Die ständige Erreichbarkeit ist längst nicht nur ein Effizienzproblem. Sie wird zur Gesundheitsgefahr. Der aktuelle Stressreport der Techniker Krankenkasse zeigt: Ein Drittel der Erwerbstätigen kann abends oder am Wochenende nicht mehr von der Arbeit abschalten.

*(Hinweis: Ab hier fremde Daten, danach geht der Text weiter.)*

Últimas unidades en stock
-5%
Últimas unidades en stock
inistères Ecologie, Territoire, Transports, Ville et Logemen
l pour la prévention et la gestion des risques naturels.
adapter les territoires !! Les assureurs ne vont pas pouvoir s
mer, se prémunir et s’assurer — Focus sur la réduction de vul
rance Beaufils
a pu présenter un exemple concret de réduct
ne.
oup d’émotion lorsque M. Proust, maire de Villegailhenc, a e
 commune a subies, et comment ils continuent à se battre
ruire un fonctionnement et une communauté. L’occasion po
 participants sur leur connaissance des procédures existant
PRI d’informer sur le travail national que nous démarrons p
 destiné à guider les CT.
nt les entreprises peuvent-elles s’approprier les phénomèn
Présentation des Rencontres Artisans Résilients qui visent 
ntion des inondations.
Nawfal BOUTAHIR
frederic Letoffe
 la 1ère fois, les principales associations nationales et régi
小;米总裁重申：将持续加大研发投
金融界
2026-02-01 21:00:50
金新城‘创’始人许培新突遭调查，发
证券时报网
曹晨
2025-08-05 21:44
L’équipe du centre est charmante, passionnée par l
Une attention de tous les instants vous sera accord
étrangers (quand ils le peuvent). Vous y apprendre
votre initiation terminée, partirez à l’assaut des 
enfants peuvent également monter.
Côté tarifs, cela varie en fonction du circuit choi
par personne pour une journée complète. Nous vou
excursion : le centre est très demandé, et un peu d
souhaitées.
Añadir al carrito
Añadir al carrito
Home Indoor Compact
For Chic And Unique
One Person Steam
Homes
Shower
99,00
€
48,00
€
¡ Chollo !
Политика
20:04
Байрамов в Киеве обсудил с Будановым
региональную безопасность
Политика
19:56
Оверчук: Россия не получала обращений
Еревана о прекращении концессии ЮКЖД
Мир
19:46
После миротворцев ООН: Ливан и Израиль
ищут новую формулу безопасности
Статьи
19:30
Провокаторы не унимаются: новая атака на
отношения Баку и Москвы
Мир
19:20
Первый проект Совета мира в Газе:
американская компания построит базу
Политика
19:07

"Die Arbeitsbedingungen haben einen direkten Einfluss auf den Krankenstand", warnt TK-Chef Dr. Jens Baas. Die Reizüberflutung und der Multitasking-Zwang führen in einen chronischen Erschöpfungszustand.

Für Unternehmen wird die Förderung von Deep Work zur wirtschaftlichen Notwendigkeit. Geringere Fehlerquoten, sinkende Burnout-Raten und mehr Innovationskraft sind die direkten Folgen einer Kultur, die den Fokus schützt.

Arbeitswelt am Scheideweg

Die neuen Erkenntnisse markieren einen Wendepunkt. In fortschrittlichen Organisationen ist bereits ein Umdenken zu spüren. Fokus wird als wertvollste Ressource der Wissensökonomie erkannt – nicht ständige Online-Präsenz.

Die Transformation zur Deep-Work-Kultur bedeutet einen radikalen Bruch mit Gewohnheiten. Schnelle Reaktionszeiten werden fälschlicherweise noch oft mit hohem Engagement gleichgesetzt. Doch Vorreiterunternehmen beweisen: Klare Regeln und asynchrone Modelle steigern nicht nur die Zufriedenheit. Sie schaffen handfeste Wettbewerbsvorteile.

In den kommenden Jahren wird sich die Arbeitswelt spalten: in Multitasking-Beharrer und Deep-Work-Pioniere. HR-Technologieanbieter reagieren bereits mit Tools, die den mentalen Fokus schützen – durch intelligente App-Blocker oder KI-Filter für kritische Informationen.

Bis Ende 2026 dürften viele Unternehmen ihre Leistungskennzahlen anpassen. Produktivität wird dann nicht über Anwesenheit oder Reaktionsgeschwindigkeit definiert. Sondern ausschließlich über die Qualität der Ergebnisse aus tiefen Fokusphasen.